I respect your "extreme examples" idea, but such ideas are not contemplated int he bill, and suggesting they are (or could be) is, at least, misleading and counter-productive. The fact is, ANY state already has the authority to tax (or not tax) anything they want - including the examples you invented. NOTHING about the MFA alters, limits, or expands states already existing authority and soveriegnty on such matters and decisions - those decisions are reserved for the states, and protected by the 10th amendment. Accordingly, Congress cannot alter or limit such state-by-state authority or discretion. Merely suggesting otherwise is a disservice to your readers.

Finally, I would urge you to reconsider your position on the pending legislation because I believe most (if not al) of your concerns have already been addressed by the bill. You have my email address attached to this post, and I look forward to discussing the issue with you directly when you have an opportunity.

Thank you.
On May 15, 2013 Frank Provasek said
Pretty sloppy article with lots of what-if fearmongering.  Foreign mail orders? The long delays and very high cost of international mail and insurance and custom duties is far more than any sales tax would be.  So it's a false argument it would take away sales from US sellers. (Would you buy a 1916-D dime from China to save the sales tax?)  If you fail to collect sales taxes, yes you can be forced to pay back what you failed to pay retroactively. But since out of state sellers have have not been required -- by a Supreme Court decision  -- to collect taxes for other states, changes made under this law  WILL NOT and CAN NOT require any sellers to comply with a new law going back years before the law went into effect.  Gas transmission by pipeline? Stock investments?  These never have been taxable as retail consumer sales, so mentioning them just muddys the issue.  Haircuts?  Personal services like lawn care and haircuts are already subject to sales tax in some states.  But that decision is made the states...so when you mention "The bill does not prohibit taxes on services"  the implication is that this opens the door for new taxes never seen before. It's not mentioned in the bill because it's state issue.  Then this 2.7% extra tax that's not in the bill is just one of the issues in discussion to make this fairer for the sellers. If an eBay seller collects $10 in sales tax, he will only get get back $9.73 after Paypal fees, but has to send the entire $10 to the state.  A 2.7% surcharge on a 6% tax (That's 6.162%  not 8.7%) would prevent sellers from having to pay a Paypal or credit surcharge on money they didn't even get.  That would BENEFIT sellers.  But your incorrect math the way you frame it is again misleading. Since this  is all about letting states be able to collect taxes that people have not been paying under each states already exiting laws (it's known as TAX EVASION)  it's troubling to see you claim  "job loss, fraud, and devastating impact" of making tax evaders pay what they owe. Nobody likes taxes, but nobody REALLY LIKES have to to pay taxes to make up for the people who aren't paying theirs.

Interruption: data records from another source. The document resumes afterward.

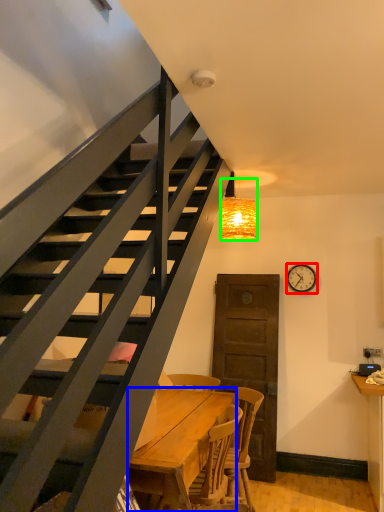
Question: Which is farther away from clock (highlighted by a red box)? desk (highlighted by a blue box) or lamp (highlighted by a green box)?

Choices:
 (A) desk
 (B) lamp

Answer: (A)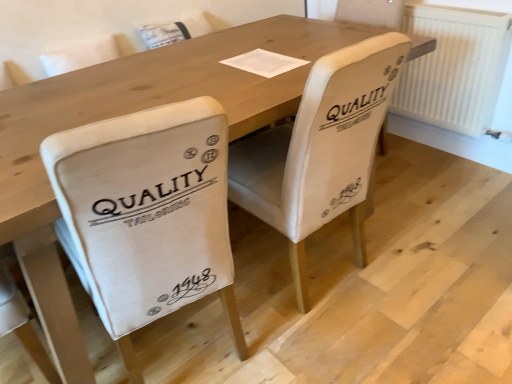
Question: Can you confirm if white paper at center is bigger than white fabric chair at center, the 1th chair when ordered from right to left?

Choices:
 (A) yes
 (B) no

Answer: (B)

Question: Is white paper at center placed right next to white fabric chair at center, the 1th chair when ordered from right to left?

Choices:
 (A) yes
 (B) no

Answer: (B)

Question: From a real-world perspective, is white paper at center positioned over white fabric chair at center, which ranks as the 2th chair in left-to-right order, based on gravity?

Choices:
 (A) yes
 (B) no

Answer: (A)

Question: Is white paper at center positioned far away from white fabric chair at center, which ranks as the 2th chair in left-to-right order?

Choices:
 (A) yes
 (B) no

Answer: (B)

Question: Could white fabric chair at center, which ranks as the 2th chair in left-to-right order, be considered to be inside white paper at center?

Choices:
 (A) no
 (B) yes

Answer: (A)

Question: Is white paper at center shorter than white fabric chair at center, the 1th chair when ordered from right to left?

Choices:
 (A) no
 (B) yes

Answer: (B)

Question: Is white textured radiator at right outside of white fabric chair at center, which ranks as the 2th chair in left-to-right order?

Choices:
 (A) yes
 (B) no

Answer: (A)

Question: Is white textured radiator at right in contact with white fabric chair at center, the 1th chair when ordered from right to left?

Choices:
 (A) yes
 (B) no

Answer: (B)

Question: Is white textured radiator at right far away from white fabric chair at center, which ranks as the 2th chair in left-to-right order?

Choices:
 (A) yes
 (B) no

Answer: (A)

Question: Is white textured radiator at right surrounding white fabric chair at center, the 1th chair when ordered from right to left?

Choices:
 (A) yes
 (B) no

Answer: (B)

Question: From a real-world perspective, is white textured radiator at right physically above white fabric chair at center, the 1th chair when ordered from right to left?

Choices:
 (A) yes
 (B) no

Answer: (B)

Question: Considering the relative sizes of white textured radiator at right and white fabric chair at center, which ranks as the 2th chair in left-to-right order, in the image provided, is white textured radiator at right shorter than white fabric chair at center, which ranks as the 2th chair in left-to-right order,?

Choices:
 (A) yes
 (B) no

Answer: (A)

Question: Does white fabric chair at center, which ranks as the 2th chair in left-to-right order, have a larger size compared to beige fabric chair at center, which appears as the 2th chair when viewed from the right?

Choices:
 (A) yes
 (B) no

Answer: (B)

On May 15, 2013 A Patriot said
I think it is pretty obvious that the above comments in support of the act are made by people who are profiting from it.  And I want to thank them for accidentally revealing how the bill is even WORSE than previously discussed in the glowing media coverage this "state's rights" act has recieved to date. Surcharges on customers will benefit retailers?  That is the kind of insane talk that would get you thrown out of a retail outlet. Buying an American dime from China? More absurdity. Talk about a canard.  The fact is Chinese internet retailers are growing by leaps and bounds daily thanks to virtually free shipping granted to Chinese packages that cross the border.  For an item that costs $2 for an American retailer to ship inside the US, the Chinese pay three cents.  The service is granted to them with delivery confirmation and lighting fast ship times.  It is called e-Packet and just started.  This is all part of a bigger plan to devestate American online retailers.  No taxes will be charged or collected by Chinese retailers, handing them an 8% retail price advantage on average.  8% is the average profit margin of a SUCCESSFUL retail operation. So you can see what they intend to result from this act.